## Assignment
Count the lines in the entries below that contain the word "What". Reply with only the number.

## Given records
------------------------------

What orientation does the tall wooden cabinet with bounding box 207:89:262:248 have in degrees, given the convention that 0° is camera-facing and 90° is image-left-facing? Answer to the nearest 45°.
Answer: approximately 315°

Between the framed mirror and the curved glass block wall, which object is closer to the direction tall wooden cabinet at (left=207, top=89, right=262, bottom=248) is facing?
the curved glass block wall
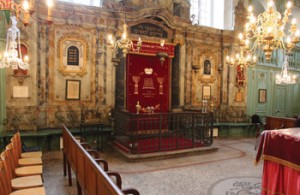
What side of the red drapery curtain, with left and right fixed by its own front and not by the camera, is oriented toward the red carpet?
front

------------------------------

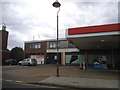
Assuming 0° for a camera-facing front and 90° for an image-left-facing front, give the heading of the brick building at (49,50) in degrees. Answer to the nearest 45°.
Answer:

------------------------------

## Worked solution
2